His rectangular canvas ready for the easel, Pete stood back holding it horizontally and vertically, trying to make up his mind on the perspective of his painting to be. This little problem was solved in the most unlikely of ways, though it may take awhile for the answer to become apparent.

There was a key in the lock, the knob turned, and the entry door to the loft swung open. Pete looked up in surprise, then he whitened. Josh's eyes instinctively followed his friend's. "Well, hell," he thought to himself, using a little of his camp language, "anybody would be happy to see this tiger, but Pete looked liked he was about to drop in his tracks. I mean, sure, the guy had enough `it' factors in his eyes to put the fix on a rainy day, but..."

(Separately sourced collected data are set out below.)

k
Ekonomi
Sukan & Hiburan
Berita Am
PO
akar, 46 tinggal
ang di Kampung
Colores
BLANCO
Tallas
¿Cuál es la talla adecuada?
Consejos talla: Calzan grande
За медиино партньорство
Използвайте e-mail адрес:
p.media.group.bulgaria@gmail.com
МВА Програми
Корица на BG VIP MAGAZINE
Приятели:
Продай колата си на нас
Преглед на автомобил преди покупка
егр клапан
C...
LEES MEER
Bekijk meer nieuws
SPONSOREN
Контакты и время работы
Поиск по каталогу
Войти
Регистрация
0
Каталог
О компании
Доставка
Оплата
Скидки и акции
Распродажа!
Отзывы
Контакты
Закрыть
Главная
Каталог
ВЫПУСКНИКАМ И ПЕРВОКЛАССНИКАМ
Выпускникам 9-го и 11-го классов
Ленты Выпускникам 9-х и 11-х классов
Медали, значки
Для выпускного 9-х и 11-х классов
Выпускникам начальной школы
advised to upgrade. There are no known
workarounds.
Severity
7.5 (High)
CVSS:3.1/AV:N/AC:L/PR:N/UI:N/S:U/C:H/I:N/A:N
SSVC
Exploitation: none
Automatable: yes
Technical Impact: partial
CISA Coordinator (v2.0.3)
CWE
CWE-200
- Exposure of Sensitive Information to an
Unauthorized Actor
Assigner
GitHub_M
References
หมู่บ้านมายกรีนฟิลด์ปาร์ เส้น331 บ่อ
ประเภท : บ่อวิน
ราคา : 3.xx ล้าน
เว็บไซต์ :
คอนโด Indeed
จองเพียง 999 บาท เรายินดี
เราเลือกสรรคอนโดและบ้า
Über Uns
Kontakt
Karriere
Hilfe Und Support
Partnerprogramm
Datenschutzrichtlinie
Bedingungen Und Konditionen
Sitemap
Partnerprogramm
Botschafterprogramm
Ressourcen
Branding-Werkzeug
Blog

"Dude," Pete whispered, still looking like death warmed over.

"Dude," came the equally hesitant reply from the open door.

Whatever the initial shock, it appeared, to Josh, the two were young and healthy enough to survive it, for in moments their color returned, and then some, and their stifled whispers gave way to verbalizations so acute they made the walls ring. Like tigers, the young adults sprang on each other, crashing to the studio floor, grabbing, pinching, wrestling, and apparently engaged in a mortal contest to determine who could scream DUDE the loudest and survive to scream it again. It couldn't last, and it didn't, and in minutes the two were reduced to choking, sobbing husks lying still and panting as Josh looked down at them from behind the easel, wondering with all his eleven-year-old might. Nothing was said, no one moved, then it dawned, and when it dawned it shook Josh to his core, sending cold shivers through him and raising enough goose bumps to sell. Could he be sure? Absolutely. He knew Pete well enough to know more positively than anything in his young life that Sid Katz had returned.